**STUDY QUESTIONS:**
1) Answer these questions from the article on Israeli politics and US policy, giving each answer on its own line:
(a) What does the Likud maintain about the West Bank?
(b) What policy have both the Labor Party and the US espoused?
(c) Which organization would approve the Palestinian half of a joint delegation?
2) Reproduce word for word the part of the article on Israeli politics and US policy starting with "This view is" and going on through "Jordan's peace efforts.".

**STUDY TEXT:**
******************************
This view is shared by some United States officials in the Middle East and in Washington. The Reagan administration has watched anxiously from the sidelines as Peres has painfully manuevered around the Likud to offer some encouragement to Jordan's peace efforts.
Some US officials say privately that they hope Peres's successes will build enough public support to lead into negotiations on the fate of the Israeli-occupied West Bank and Gaza Strip.
``The United States stays neutral in issues of Israeli internal politics of course,'' one official said in Washington recently. ``But the views of the Likud and Labor on the need for territorial compromise are well known, as are the views of the United States.'' Both the Labor Party and the US have espoused a policy of Israel trading land for peace with neighboring Jordan. The Likud adamantly maintains that the West Bank is an integral part of Biblical Israel that cannot be negotiated away.
Several US officials confirm privately that one reason the Reagan administration has delayed meeting with a joint Jordanian-Palestinian delegation to talk about peace prospects is fear that the meeting will hurt Peres.
The Palestinian half of any such joint delegation would be approved by the Palestine Liberation Organization, which Israel regards as a terrorist group. Should a meeting between the US and a joint delegation take place and not lead to a change in the PLO's stance, Israeli officials say, Peres would be blamed for ``allowing'' the US to meet with the PLO.
******************************
**GIVEN ENTRIES:**

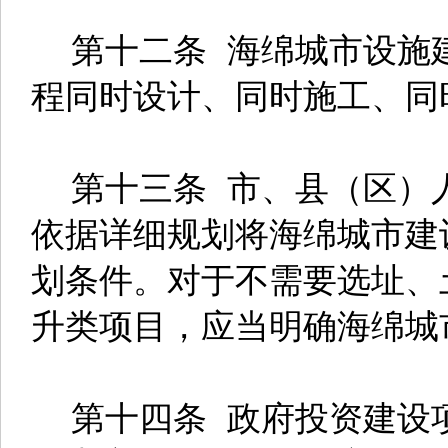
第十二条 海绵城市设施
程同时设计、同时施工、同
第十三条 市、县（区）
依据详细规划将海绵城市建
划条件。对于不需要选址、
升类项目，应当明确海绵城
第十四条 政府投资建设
******************************
**ANSWERS TO EACH TASK:**
1)
(a) That it is an integral part of Biblical Israel that cannot be negotiated away.
(b) Israel trading land for peace with neighboring Jordan.
(c) The Palestine Liberation Organization.

2)
This view is shared by some United States officials in the Middle East and in Washington. The Reagan administration has watched anxiously from the sidelines as Peres has painfully manuevered around the Likud to offer some encouragement to Jordan's peace efforts.